▸ **EXTRACTED ENTRIES**:
= = = =

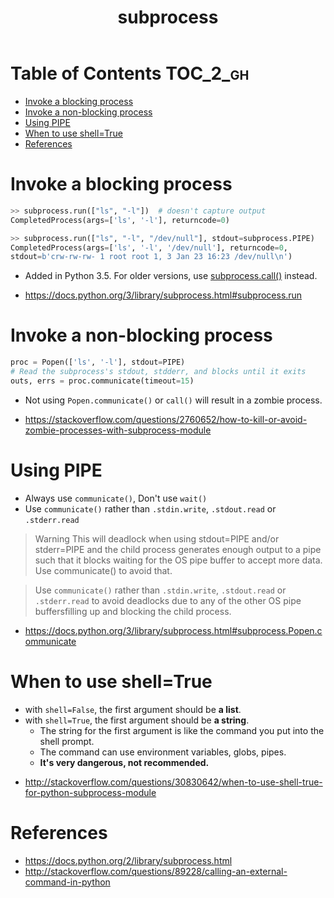 #+TITLE: subprocess

* Table of Contents :TOC_2_gh:
- [[#invoke-a-blocking-process][Invoke a blocking process]]
- [[#invoke-a-non-blocking-process][Invoke a non-blocking process]]
- [[#using-pipe][Using PIPE]]
- [[#when-to-use-shelltrue][When to use shell=True]]
- [[#references][References]]

* Invoke a blocking process
#+BEGIN_SRC python
  >> subprocess.run(["ls", "-l"])  # doesn't capture output
  CompletedProcess(args=['ls', '-l'], returncode=0)

  >> subprocess.run(["ls", "-l", "/dev/null"], stdout=subprocess.PIPE)
  CompletedProcess(args=['ls', '-l', '/dev/null'], returncode=0,
  stdout=b'crw-rw-rw- 1 root root 1, 3 Jan 23 16:23 /dev/null\n')
#+END_SRC

- Added in Python 3.5. For older versions, use [[https://docs.python.org/3/library/subprocess.html#subprocess.call][subprocess.call()]] instead.

:REFERENCES:
- https://docs.python.org/3/library/subprocess.html#subprocess.run
:END:

* Invoke a non-blocking process
#+BEGIN_SRC python
  proc = Popen(['ls', '-l'], stdout=PIPE)
  # Read the subprocess's stdout, stdderr, and blocks until it exits
  outs, errs = proc.communicate(timeout=15)
#+END_SRC

- Not using ~Popen.communicate()~ or ~call()~ will result in a zombie process.

:REFERENCES:
- [[https://stackoverflow.com/questions/2760652/how-to-kill-or-avoid-zombie-processes-with-subprocess-module]]
:END:

* Using PIPE
- Always use ~communicate()~, Don't use ~wait()~
- Use ~communicate()~ rather than ~.stdin.write~, ~.stdout.read~ or ~.stderr.read~

#+BEGIN_QUOTE
Warning This will deadlock when using stdout=PIPE and/or stderr=PIPE and
the child process generates enough output to a pipe such that
it blocks waiting for the OS pipe buffer to accept more data. Use communicate() to avoid that.
#+END_QUOTE

#+BEGIN_QUOTE
Use ~communicate()~ rather than ~.stdin.write~, ~.stdout.read~ or ~.stderr.read~
to avoid deadlocks due to any of the other OS pipe buffersfilling up and blocking the child process.
#+END_QUOTE

:REFERENCES:
- [[https://docs.python.org/3/library/subprocess.html#subprocess.Popen.communicate]]
:END:

* When to use shell=True
- with ~shell=False~, the first argument should be *a list*.
- with ~shell=True~, the first argument should be *a string*.
  - The string for the first argument is like the command you put into the shell prompt.
  - The command can use environment variables, globs, pipes.
  - *It's very dangerous, not recommended.*

:REFERENCES:
- [[http://stackoverflow.com/questions/30830642/when-to-use-shell-true-for-python-subprocess-module]]
:END:

* References
- https://docs.python.org/2/library/subprocess.html
- http://stackoverflow.com/questions/89228/calling-an-external-command-in-python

= = = =

▸ **EXERCISE OBJECTIVE**:
Pictures stay out of the copy, while everything else in the records above goes in exactly as written.

▸ **SOLUTION TO THE EXERCISE**:
 #+TITLE: subprocess

* Table of Contents :TOC_2_gh:
- [[#invoke-a-blocking-process][Invoke a blocking process]]
- [[#invoke-a-non-blocking-process][Invoke a non-blocking process]]
- [[#using-pipe][Using PIPE]]
- [[#when-to-use-shelltrue][When to use shell=True]]
- [[#references][References]]

* Invoke a blocking process
#+BEGIN_SRC python
  >> subprocess.run(["ls", "-l"])  # doesn't capture output
  CompletedProcess(args=['ls', '-l'], returncode=0)

  >> subprocess.run(["ls", "-l", "/dev/null"], stdout=subprocess.PIPE)
  CompletedProcess(args=['ls', '-l', '/dev/null'], returncode=0,
  stdout=b'crw-rw-rw- 1 root root 1, 3 Jan 23 16:23 /dev/null\n')
#+END_SRC

- Added in Python 3.5. For older versions, use [[https://docs.python.org/3/library/subprocess.html#subprocess.call][subprocess.call()]] instead.

:REFERENCES:
- https://docs.python.org/3/library/subprocess.html#subprocess.run
:END:

* Invoke a non-blocking process
#+BEGIN_SRC python
  proc = Popen(['ls', '-l'], stdout=PIPE)
  # Read the subprocess's stdout, stdderr, and blocks until it exits
  outs, errs = proc.communicate(timeout=15)
#+END_SRC

- Not using ~Popen.communicate()~ or ~call()~ will result in a zombie process.

:REFERENCES:
- [[https://stackoverflow.com/questions/2760652/how-to-kill-or-avoid-zombie-processes-with-subprocess-module]]
:END:

* Using PIPE
- Always use ~communicate()~, Don't use ~wait()~
- Use ~communicate()~ rather than ~.stdin.write~, ~.stdout.read~ or ~.stderr.read~

#+BEGIN_QUOTE
Warning This will deadlock when using stdout=PIPE and/or stderr=PIPE and
the child process generates enough output to a pipe such that
it blocks waiting for the OS pipe buffer to accept more data. Use communicate() to avoid that.
#+END_QUOTE

#+BEGIN_QUOTE
Use ~communicate()~ rather than ~.stdin.write~, ~.stdout.read~ or ~.stderr.read~
to avoid deadlocks due to any of the other OS pipe buffersfilling up and blocking the child process.
#+END_QUOTE

:REFERENCES:
- [[https://docs.python.org/3/library/subprocess.html#subprocess.Popen.communicate]]
:END:

* When to use shell=True
- with ~shell=False~, the first argument should be *a list*.
- with ~shell=True~, the first argument should be *a string*.
  - The string for the first argument is like the command you put into the shell prompt.
  - The command can use environment variables, globs, pipes.
  - *It's very dangerous, not recommended.*

:REFERENCES:
- [[http://stackoverflow.com/questions/30830642/when-to-use-shell-true-for-python-subprocess-module]]
:END:

* References
- https://docs.python.org/2/library/subprocess.html
- http://stackoverflow.com/questions/89228/calling-an-external-command-in-python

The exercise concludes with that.